* _Opdrachten_
(A) Welke drie kenmerken van een loopbaangerichte leeromgeving vat het tekstfragment samen? Geef ze als opsomming.
(B) In welk jaar bevestigen Kuijpers en Meijers volgens het tekstfragment hun hypothese?
(C) Neem uit het tekstfragment het stuk van "Het antwoord op" tot en met "Kuijpers & Winter 2006)" letterlijk over.

* _Tekstfragment_

▼

Het antwoord op deze twee vragen levert zelfkennis op en kennis van de arbeidsmarkt. Loopbaangerichte leeromgeving Een krachtige loopbaangerichte leeromgeving wordt door Meijer, Kuijpers & Bakker (2006) omschreven als “een reflexieve, op de loopbaan gerichte dialoog over concrete ervaringen die bij voorkeur in een vraaggestuurde (d.i. een door leervragen van de leerling) en praktijkgerichte context zijn opgedaan”. In figuur 1 een schematische weergave van de loopbaangerichte leeromgeving. Een loopbaangerichte leeromgeving is dus praktijkgericht, vraaggericht en in gesprek met de student. Figuur 1 loopbaangerichte leeromgeving (Meijer, Kuijpers & Winter 2006)
Wat is de samenhang?
Zowel de loopbaancompetenties als de arbeidsidentiteit worden ontwikkeld in een loopbaangerichte leeromgeving. Kuijpers, Meijers & Bakker stellen in 2006 als hypothese dat een krachtige loopbaangerichte leeromgeving er voor zorgt dat het leerproces rond loopbaancompetenties en arbeidsidentiteit beter en sneller op gang komt. Drie jaar later bevestigen Kuijpers en Meijers deze hypothese (Kuijpers, Meijers 2009). Naast deze loopbaangerichte leeromgeving spelen persoonlijke kenmerken ook een grote rol in loopbaanontwikkeling. Luken (2011) stelt dat uit diverse onderzoeken blijkt dat de invloed van de leeromgeving klein is in vergelijking met de invloed van persoonlijke kenmerken van de student. Zoals in de inleiding is uitgelegd, is loopbaanbegeleiding onder andere ontstaan uit de wens naar meer gemotiveerde studenten, goede studiekeuzes en het terugdringen van uitval. In het onderstaande overzicht is een schematische weergave van de theorie van Kuijpers en Meijers te zien. In dit schema staat links de omgeving van de student, in het midden de onderwerpen waar de student tijdens loopbaanbegeleiding mee aan de slag gaat en rechts worden de effecten die deze manier van werken heeft opgenoemd.

▲

* _Gegevens_
▼

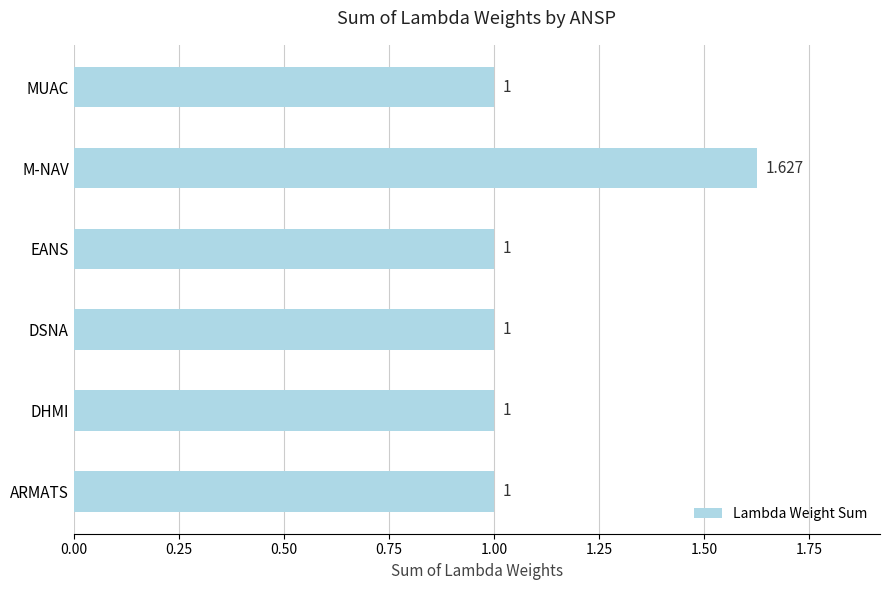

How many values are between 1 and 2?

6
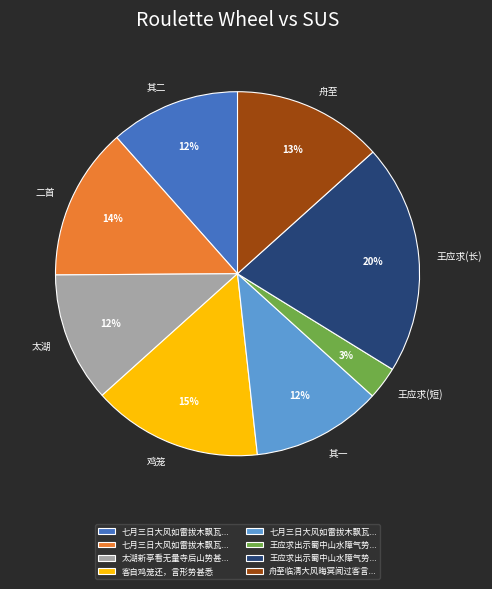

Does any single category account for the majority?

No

▲

* _Antwoorden_
(A)
- praktijkgericht
- vraaggericht
- in gesprek met de student

(B) In 2009.

(C)
Het antwoord op deze twee vragen levert zelfkennis op en kennis van de arbeidsmarkt. Loopbaangerichte leeromgeving Een krachtige loopbaangerichte leeromgeving wordt door Meijer, Kuijpers & Bakker (2006) omschreven als “een reflexieve, op de loopbaan gerichte dialoog over concrete ervaringen die bij voorkeur in een vraaggestuurde (d.i. een door leervragen van de leerling) en praktijkgerichte context zijn opgedaan”. In figuur 1 een schematische weergave van de loopbaangerichte leeromgeving. Een loopbaangerichte leeromgeving is dus praktijkgericht, vraaggericht en in gesprek met de student. Figuur 1 loopbaangerichte leeromgeving (Meijer, Kuijpers & Winter 2006)